Following a decade of consecutive annual growth farmland values throughout Great Britain are forecast to continue their upward trend and increase on average by a further 40% over the next five years, according to research released today by Savills. This is in stark contrast to the other property success story of prime central London, which after three and a half years of considerable price rises is likely to endure a period of little or no growth next year, but total price growth of 26% by the end of 2017.

Alex Lawson Director of farms and estates comments, "It is no longer a case of one size fits all and there are now clear divergences in value between the prime quality, well located blocks of arable land and the rest, which are likely to widen further. Across all property asset classes the economic uncertainty has pushed investors towards quality and farmland is no exception. This against a backdrop of limited supply is set to continue with the best in class continuing to be bought in competition while secondary and tertiary quality land and farms may struggle to find buyers, when priced unrealistically."

 View the Diversity of market increases graph

Our forecasts for which we have three scenarios* (base, strong and weak) take into account a number of factors, which have varying degrees of influence on the farmland values.

 View the farmland forecast

Macros factors

  • The agricultural industry has suffered dramatically with lower yields and for the livestock sector higher costs due to increased housing of animals and higher consumption of forage.  Average farming incomes are estimated to be slightly lower for 2012/13. Slower growth in farmland values is forecast after 2013 as the effects of CAP reform come into play and the rise in future commodity prices is estimated to be more conservative.
  • The forecasts factor in expected growth in the residential markets in line with data from our residential research team.
  • In isolation interest rates are unlikely to have a significant effect in the short term; the consensus of opinion being that base rates will be limited to below 2% over the next five years. Rises beyond this could have an effect in combination with other business pressures.
  • During this recession farmland has been regarded as a good hedge against inflation and the high inflation rates have helped fuel demand for land. Exchange rate plays have put some pressure on overseas buyers as the pound has strengthened, which has led to a fall in the number of overseas buyers.

Supply

The volume of farmland coming to the market is crucial to our forecasts. Since 1998 the overall trend line is down although during the past decade the average annual acreage publicly marketed has been fairly static. We don't expect this scenario to change significantly but there may be some debt pressures following the extreme weather of this year and the knock-on effect in the livestock sector.  In contrast we expect continued healthy commodity prices to limit the number of good quality commercial farms that are marketed. 

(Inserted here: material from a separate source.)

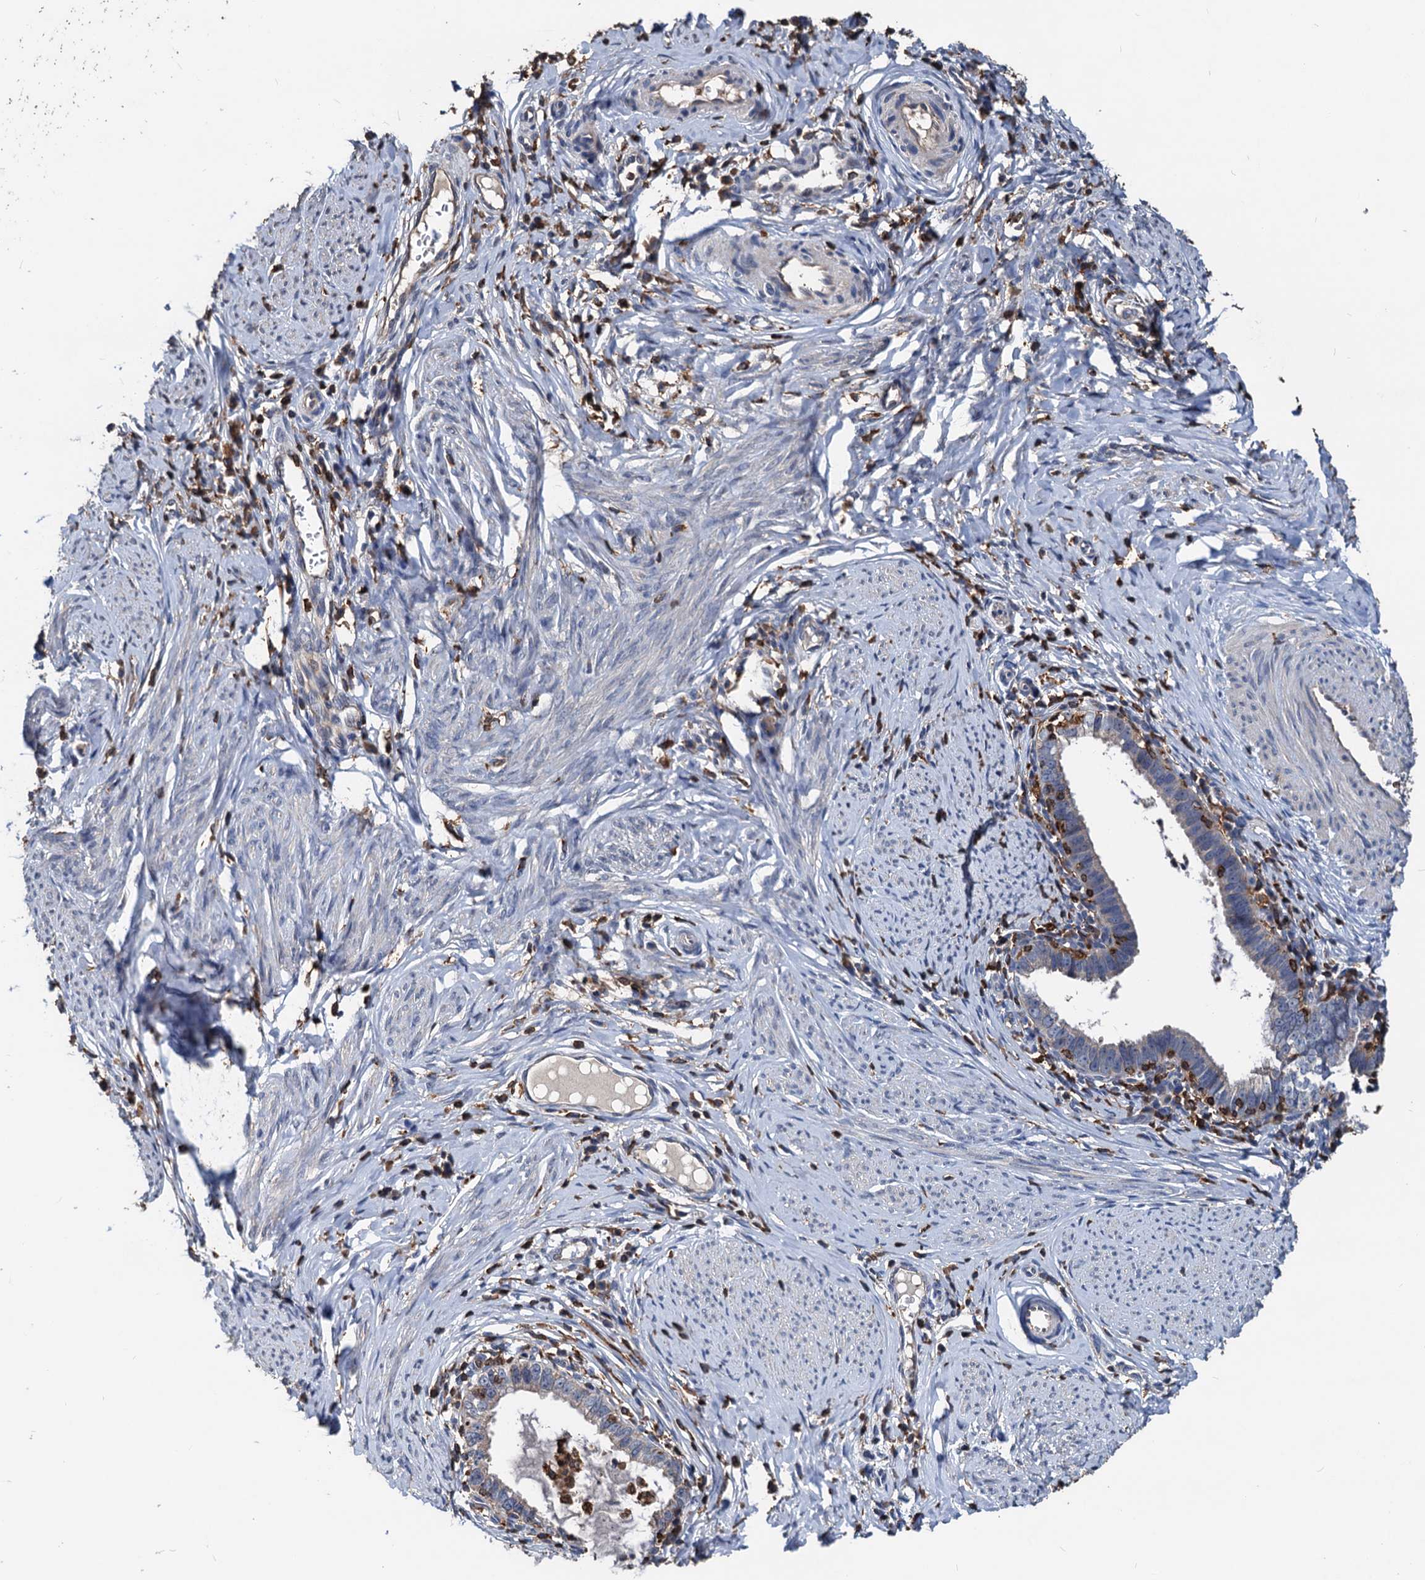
{"staining": {"intensity": "negative", "quantity": "none", "location": "none"}, "tissue": "cervical cancer", "cell_type": "Tumor cells", "image_type": "cancer", "snomed": [{"axis": "morphology", "description": "Adenocarcinoma, NOS"}, {"axis": "topography", "description": "Cervix"}], "caption": "IHC of cervical cancer shows no expression in tumor cells.", "gene": "LCP2", "patient": {"sex": "female", "age": 36}}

 View the supply of farms chart

Demand

We have over £6billion worth of funds from registered buyers looking to invest in farmland with a strong bias towards good commercial arable farms with investment returns and tax benefits being the key drivers.

Cash remains the predominant means of purchase providing the principle funds in three-quarters of all transactions, while the debt-funded purchase has been steady since 2006, which is perhaps surprising given the availability of cheap money.

Ian Bailey head of rural research comments, "The short to medium term outlook for farmland values remains a positive one, although the rate of growth will become increasingly varied depending upon land type, location and the economics of simply supply and demand. At a wider level the fundamentals supporting global values are strong; land is a finite resource coming under increasing pressure for food, fuel, development and infrastructure."

Our Scenarios

* Base - This is our average forecast and factors in increased futures wheat price in 2013 (£218 per tonne) with trend wheat prices going forward but below the high's experienced now. Reduced wheat yield in 2012 (7.5t/ha) due to weather (approx. 1 tonne per ha lower) is included. Lower subsidies are not likely to kick in until 2014. Includes a steady level of overall farm profitability ironing out any differences between sectors. Prime residential forecasts are factored in and we expect fairly steady supply

Strong - This scenario illustrates the potential growth for good commercial arable and the best dairy farms. It enhances profitability to reflect top performers in the arable sector who are likely to compete with investors for a limited supply of suitable farms.

Weak - This scenario illustrates potential weakness in the market for livestock farms which often have a significant residential component of the total value. It factors weak profitability pressure, resulting in more debt related supply resulting in weaker demand for these more 'residential/amenity' farms. We anticipate significant recovery will be linked to residential markets and more certain economic times and therefore could be several years off.